Wednesday, January 30, 2013

The Book of Books: 500 Years of Graphic Innovation

The Book of Books: 500 Years of Graphic InnovationThe Book of Books: 500 Years of Graphic Innovation by Michael Lommen
My rating: 3 of 5 stars

I would have been a librarian in another life. A little tweak in the timestream wherein I felt the strength of my interests a bit earlier, while I could still afford a switch in my education (or while I was still ignorant of the fiscal consequences) would have nudged me in an entirely different direction. Alas, it’s a bit too late to change all that. Yes, I’ve volunteered at libraries and participated in a couple of “friends of XYZ library” groups, and I’ll likely put in significantly more time once the kids are all grown up and out of the house, but as far as vocation goes, it’s probably too late (unless some generous donor wants to pay off my student loans and pay for me to go back to school).

That doesn’t, of course, preclude me from loving books. And I do. I love the feel of books, the heft, the smell, the sound of pages scraping against each other. Not that I have anything against e-books, obviously. But there’s something enchanting about the artifact itself. This is especially true of old books – not the moldy National Geographics in your grandmother’s basement, but really old, solid books. Maybe this is part of the reason I love Tartarus Press so much – they’re like old books, but they’re new. Strange. But I digress.

If I could go back in time and rearrange the timing of my interests in relation to my available cash, I would study Archival Science and Preservation. That’s one thing I miss the most about not having access to a university library – I don’t get to just hang around those musty old volumes and browse the stacks (while I should have been studying). Other friends partied, hung out at the pizza place, exercised . . . I wandered the labyrinth of books.

The Book of Books: 500 Years of Graphic Innovation, therefore, makes me drool. Not because of the commentary, which is pedestrian (though the parts about the dissemination of type throughout Europe were interesting), but because of the plates therein, especially those facsimiles of really old books.

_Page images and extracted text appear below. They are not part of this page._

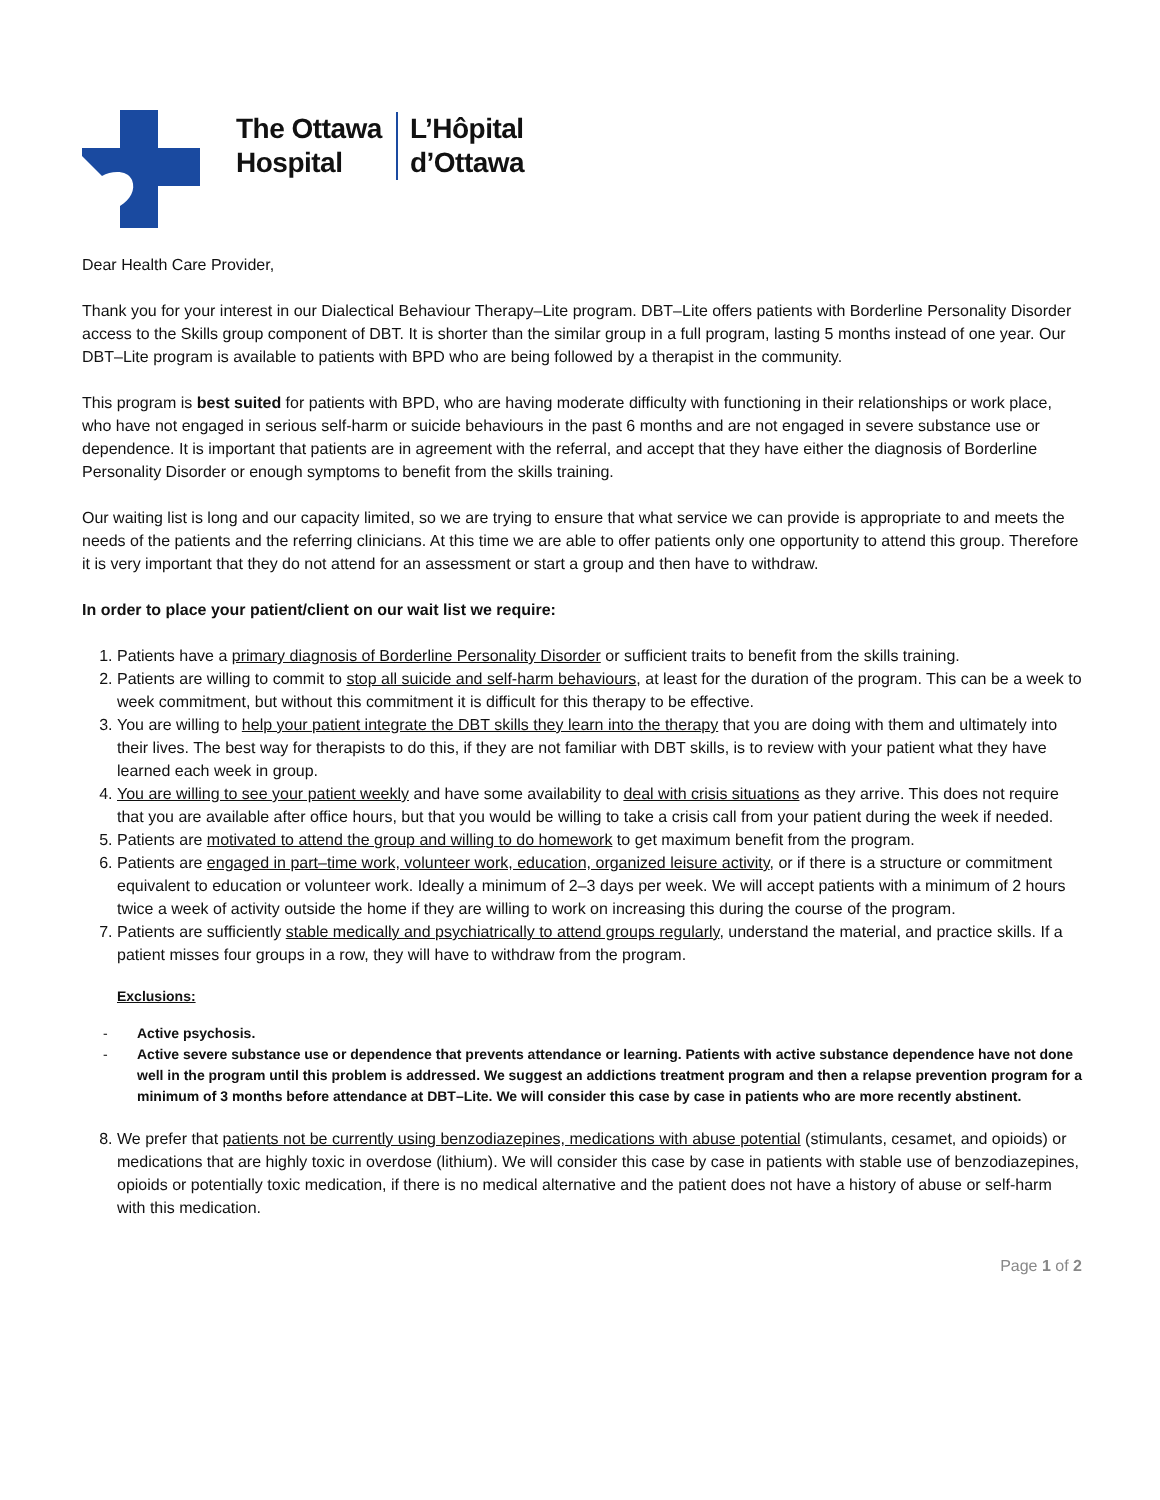The Ottawa
Hospital
L’Hôpital
d’Ottawa
Dear Health Care Provider,
Thank you for your interest in our Dialectical Behaviour Therapy–Lite program. DBT–Lite offers patients with Borderline Personality Disorder access to the Skills group component of DBT. It is shorter than the similar group in a full program, lasting 5 months instead of one year. Our DBT–Lite program is available to patients with BPD who are being followed by a therapist in the community.
This program is best suited for patients with BPD, who are having moderate difficulty with functioning in their relationships or work place, who have not engaged in serious self-harm or suicide behaviours in the past 6 months and are not engaged in severe substance use or dependence. It is important that patients are in agreement with the referral, and accept that they have either the diagnosis of Borderline Personality Disorder or enough symptoms to benefit from the skills training.
Our waiting list is long and our capacity limited, so we are trying to ensure that what service we can provide is appropriate to and meets the needs of the patients and the referring clinicians. At this time we are able to offer patients only one opportunity to attend this group. Therefore it is very important that they do not attend for an assessment or start a group and then have to withdraw.
In order to place your patient/client on our wait list we require:
1. Patients have a primary diagnosis of Borderline Personality Disorder or sufficient traits to benefit from the skills training.
2. Patients are willing to commit to stop all suicide and self-harm behaviours, at least for the duration of the program. This can be a week to week commitment, but without this commitment it is difficult for this therapy to be effective.
3. You are willing to help your patient integrate the DBT skills they learn into the therapy that you are doing with them and ultimately into their lives. The best way for therapists to do this, if they are not familiar with DBT skills, is to review with your patient what they have learned each week in group.
4. You are willing to see your patient weekly and have some availability to deal with crisis situations as they arrive. This does not require that you are available after office hours, but that you would be willing to take a crisis call from your patient during the week if needed.
5. Patients are motivated to attend the group and willing to do homework to get maximum benefit from the program.
6. Patients are engaged in part–time work, volunteer work, education, organized leisure activity, or if there is a structure or commitment equivalent to education or volunteer work. Ideally a minimum of 2–3 days per week. We will accept patients with a minimum of 2 hours twice a week of activity outside the home if they are willing to work on increasing this during the course of the program.
7. Patients are sufficiently stable medically and psychiatrically to attend groups regularly, understand the material, and practice skills. If a patient misses four groups in a row, they will have to withdraw from the program.
Exclusions:
- Active psychosis.
- Active severe substance use or dependence that prevents attendance or learning. Patients with active substance dependence have not done well in the program until this problem is addressed. We suggest an addictions treatment program and then a relapse prevention program for a minimum of 3 months before attendance at DBT–Lite. We will consider this case by case in patients who are more recently abstinent.
8. We prefer that patients not be currently using benzodiazepines, medications with abuse potential (stimulants, cesamet, and opioids) or medications that are highly toxic in overdose (lithium). We will consider this case by case in patients with stable use of benzodiazepines, opioids or potentially toxic medication, if there is no medical alternative and the patient does not have a history of abuse or self-harm with this medication.
Page 1 of 2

Mathieu Lommen is careful to point out that, throughout the book, “Special attention is devoted to printers' manuals, illuminating the printing process, and also to type specimens and writing masters' copybooks, placing letterforms in a broader context”. In other words, this is really a book about book printing and the design and evolution of fonts, not about the books themselves. In fact, he points out that “Although the particular copy illustrated may have an interesting or even an important history of its own – its provenance, binding or manuscript annotations – that is not discussed here.” And, again, the style in which the commentary is written is fairly dry and academic. But the presentation of the graphics in chronological order effectively exhibits the love and care with which the old books (and some newer books) were created.

For example, Die Geuerlichkeiten und eins teils der geschichten des loblichen streitbaren und hochberümbten helds und Ritters Tewrdannckhs, commissioned by Emperor Maximilian I, took over five years to produce. The type is beautiful, a gothic font with flourishing “whip-tails” coming off of some of the letters, giving the whole a touch of antiquated elegance that compliments the detailed Dürer-esque illustrations that show various events surrounding a knight (presumably a stand-in for Maximilian himself).

But, as beautiful as Maximilian's book is, if I had to pick a calligrapher to hand-write my own books, I would pick Ludovico degli Arrighi, also known as Vicentino, because he was born near Vicenza. The work illustrated here is Arrighi's La operina di Ludovico Vicentino de imparare di scrivere littera cancellarescha (you can download your own free copy of the original manuscript here). His chancery italic font combines the best of gothic script with the swooping loops of what came to be, 400 years later, Art Nouveau. While the arabesques here are more restrained than in the German work, there is a certain playfulness to the capital letters, an almost carefree whimsy that evokes the romanticized ideal of the Latin temperament, hardly able to control itself, yet holding its chin up high. I, for one, am in love with Arrighi's writing. Or maybe I just have a bad case of Penmanship Envy.

Now, while I’m not likely to be a professional librarian in this life, and it may be some time before I can access the local university’s libraries (I’m hoping they’ll take pity on a crazy old man after I retire), through Lommen’s book, I can have a taste of what was and what is to come. In the meantime, it will tide me over until I can get my manuscript-corrupting fingerprints back on the real deal.